◆ Saved entries
· · ·

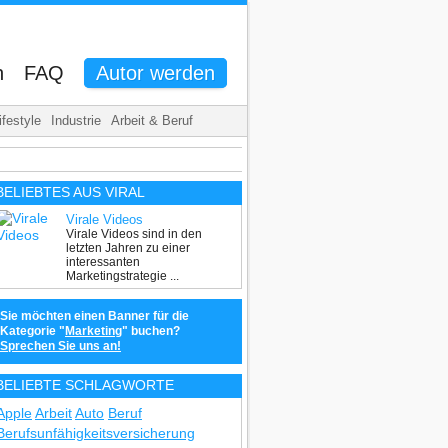
n
FAQ
Autor werden
ifestyle
Industrie
Arbeit & Beruf
BELIEBTES AUS VIRAL
Virale Videos
Virale Videos sind in den
letzten Jahren zu einer
interessanten
Marketingstrategie ...
Sie möchten einen Banner für die
Kategorie "
Marketing
" buchen?
Sprechen Sie uns an!
BELIEBTE SCHLAGWORTE
Apple
Arbeit
Auto
Beruf
Berufsunfähigkeitsversicherung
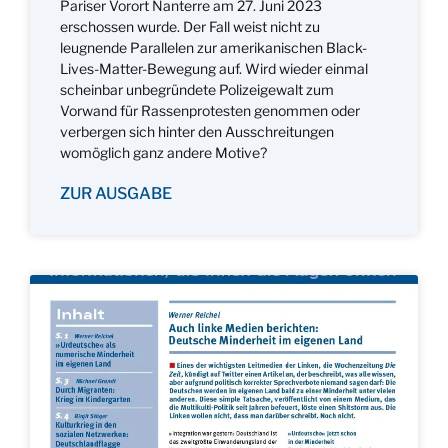
Pariser Vorort Nanterre am 27. Juni 2023
erschossen wurde. Der Fall weist nicht zu
leugnende Parallelen zur amerikanischen Black-
Lives-Matter-Bewegung auf. Wird wieder einmal
scheinbar unbegründete Polizeigewalt zum
Vorwand für Rassenprotesten genommen oder
verbergen sich hinter den Ausschreitungen
womöglich ganz andere Motive?
ZUR AUSGABE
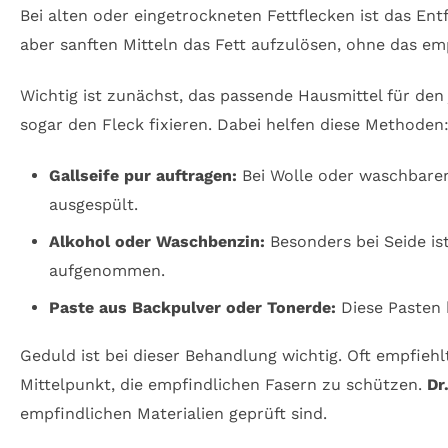
Bei alten oder eingetrockneten Fettflecken ist das Entf
aber sanften Mitteln das Fett aufzulösen, ohne das em
Wichtig ist zunächst, das passende Hausmittel für den
sogar den Fleck fixieren. Dabei helfen diese Methoden
Gallseife pur auftragen:
Bei Wolle oder waschbaren 
ausgespült.
Alkohol oder Waschbenzin:
Besonders bei Seide is
aufgenommen.
Paste aus Backpulver oder Tonerde:
Diese Pasten 
Geduld ist bei dieser Behandlung wichtig. Oft empfieh
Mittelpunkt, die empfindlichen Fasern zu schützen.
Dr
empfindlichen Materialien geprüft sind.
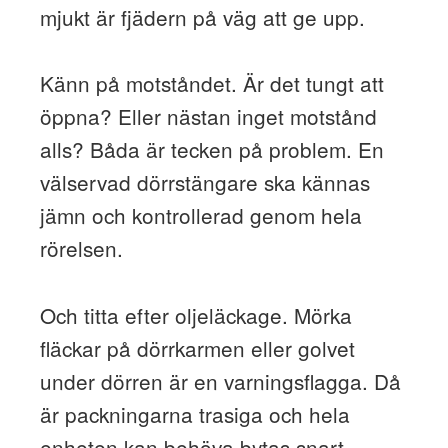
mjukt är fjädern på väg att ge upp.
Känn på motståndet. Är det tungt att
öppna? Eller nästan inget motstånd
alls? Båda är tecken på problem. En
välservad dörrstängare ska kännas
jämn och kontrollerad genom hela
rörelsen.
Och titta efter oljeläckage. Mörka
fläckar på dörrkarmen eller golvet
under dörren är en varningsflagga. Då
är packningarna trasiga och hela
enheten kan behöva bytas snart.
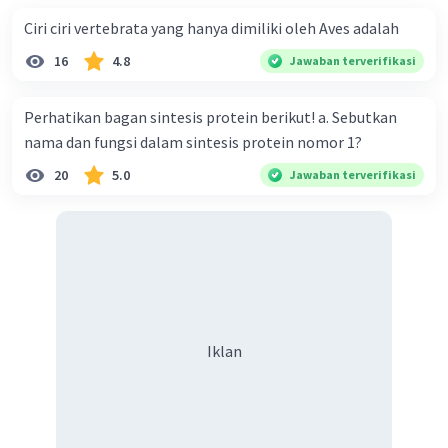
Ciri ciri vertebrata yang hanya dimiliki oleh Aves adalah
16
4.8
Jawaban terverifikasi
Perhatikan bagan sintesis protein berikut! a. Sebutkan
nama dan fungsi dalam sintesis protein nomor 1?
20
5.0
Jawaban terverifikasi
Iklan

· · ·

◆ ABOUT THIS EXERCISE
All records above are to be output verbatim, with their pictures omitted.

◆ SOLUTION TO THE EXERCISE
n
FAQ
Autor werden
ifestyle
Industrie
Arbeit & Beruf
BELIEBTES AUS VIRAL
Virale Videos
Virale Videos sind in den
letzten Jahren zu einer
interessanten
Marketingstrategie ...
Sie möchten einen Banner für die
Kategorie "
Marketing
" buchen?
Sprechen Sie uns an!
BELIEBTE SCHLAGWORTE
Apple
Arbeit
Auto
Beruf
Berufsunfähigkeitsversicherung
Pariser Vorort Nanterre am 27. Juni 2023
erschossen wurde. Der Fall weist nicht zu
leugnende Parallelen zur amerikanischen Black-
Lives-Matter-Bewegung auf. Wird wieder einmal
scheinbar unbegründete Polizeigewalt zum
Vorwand für Rassenprotesten genommen oder
verbergen sich hinter den Ausschreitungen
womöglich ganz andere Motive?
ZUR AUSGABE
Bei alten oder eingetrockneten Fettflecken ist das Entf
aber sanften Mitteln das Fett aufzulösen, ohne das em
Wichtig ist zunächst, das passende Hausmittel für den
sogar den Fleck fixieren. Dabei helfen diese Methoden
Gallseife pur auftragen:
Bei Wolle oder waschbaren 
ausgespült.
Alkohol oder Waschbenzin:
Besonders bei Seide is
aufgenommen.
Paste aus Backpulver oder Tonerde:
Diese Pasten 
Geduld ist bei dieser Behandlung wichtig. Oft empfieh
Mittelpunkt, die empfindlichen Fasern zu schützen.
Dr
empfindlichen Materialien geprüft sind.
mjukt är fjädern på väg att ge upp.
Känn på motståndet. Är det tungt att
öppna? Eller nästan inget motstånd
alls? Båda är tecken på problem. En
välservad dörrstängare ska kännas
jämn och kontrollerad genom hela
rörelsen.
Och titta efter oljeläckage. Mörka
fläckar på dörrkarmen eller golvet
under dörren är en varningsflagga. Då
är packningarna trasiga och hela
enheten kan behöva bytas snart.
Ciri ciri vertebrata yang hanya dimiliki oleh Aves adalah
16
4.8
Jawaban terverifikasi
Perhatikan bagan sintesis protein berikut! a. Sebutkan
nama dan fungsi dalam sintesis protein nomor 1?
20
5.0
Jawaban terverifikasi
Iklan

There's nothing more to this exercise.